Your answer should be an exact copy of all the entries, free of pictures.

[Data records]:
::::::::
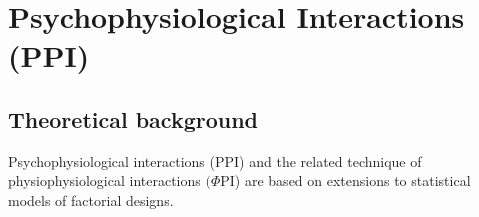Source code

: \chapter{Psychophysiological Interactions (PPI)\label{Chap:data:ppi}}

\section{Theoretical background}

Psychophysiological interactions (PPI) and the related technique of physiophysiological interactions \((\Phi\)PI) are based on extensions to statistical models of factorial designs. 






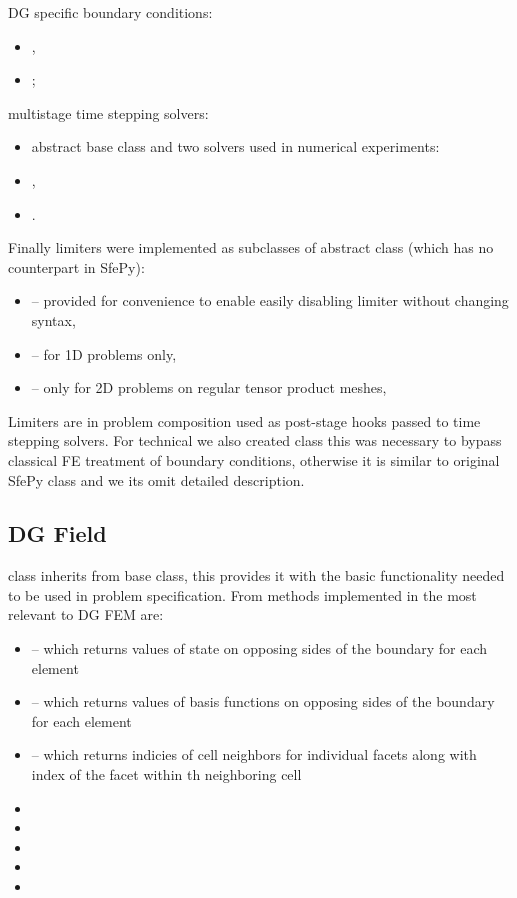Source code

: DG specific boundary conditions:
\begin{itemize}
    \item {},
    \item {};
\end{itemize}
multistage time stepping solvers: 
\begin{itemize}
    \item abstract base class  and two solvers used in numerical  
    experiments: 
    \item {},
    \item {}.
\end{itemize}
 Finally limiters 
were implemented as subclasses of  abstract class (which has 
no counterpart in SfePy):
\begin{itemize}
    \item {} -- provided for convenience to enable 
    easily disabling limiter without changing 
    syntax,
    \item {} -- for 1D problems only,
    \item {} -- only for 2D problems on regular tensor product 
    meshes,
\end{itemize} 
Limiters are in problem composition used as post-stage hooks passed to time 
stepping solvers. For technical we also created  class this was 
necessary to bypass classical FE treatment of boundary conditions, otherwise it is 
similar to original SfePy  class and we its omit detailed description.


\subsection{DG Field}
 class inherits from  base class, this provides it with the basic functionality needed
to be used in problem specification. From methods implemented in  the most relevant to DG FEM are:
\begin{itemize}
    \item {} -- which returns values of state on 
    opposing sides of the boundary for each element
    \item {} -- which returns values of basis functions 
    on opposing sides of the boundary for each element
    \item {} -- which returns indicies of cell neighbors 
    for individual facets along with index of the facet within th neighboring cell 
    \item {}
    \item {}
    \item {}
    \item {}
    \item {}
\end{itemize}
::::::::
[Response to this exercise]:
Source code

: \chapter{Psychophysiological Interactions (PPI)\label{Chap:data:ppi}}

\section{Theoretical background}

Psychophysiological interactions (PPI) and the related technique of physiophysiological interactions \((\Phi\)PI) are based on extensions to statistical models of factorial designs. 






Source code

: DG specific boundary conditions:
\begin{itemize}
    \item {},
    \item {};
\end{itemize}
multistage time stepping solvers: 
\begin{itemize}
    \item abstract base class  and two solvers used in numerical  
    experiments: 
    \item {},
    \item {}.
\end{itemize}
 Finally limiters 
were implemented as subclasses of  abstract class (which has 
no counterpart in SfePy):
\begin{itemize}
    \item {} -- provided for convenience to enable 
    easily disabling limiter without changing 
    syntax,
    \item {} -- for 1D problems only,
    \item {} -- only for 2D problems on regular tensor product 
    meshes,
\end{itemize} 
Limiters are in problem composition used as post-stage hooks passed to time 
stepping solvers. For technical we also created  class this was 
necessary to bypass classical FE treatment of boundary conditions, otherwise it is 
similar to original SfePy  class and we its omit detailed description.


\subsection{DG Field}
 class inherits from  base class, this provides it with the basic functionality needed
to be used in problem specification. From methods implemented in  the most relevant to DG FEM are:
\begin{itemize}
    \item {} -- which returns values of state on 
    opposing sides of the boundary for each element
    \item {} -- which returns values of basis functions 
    on opposing sides of the boundary for each element
    \item {} -- which returns indicies of cell neighbors 
    for individual facets along with index of the facet within th neighboring cell 
    \item {}
    \item {}
    \item {}
    \item {}
    \item {}
\end{itemize}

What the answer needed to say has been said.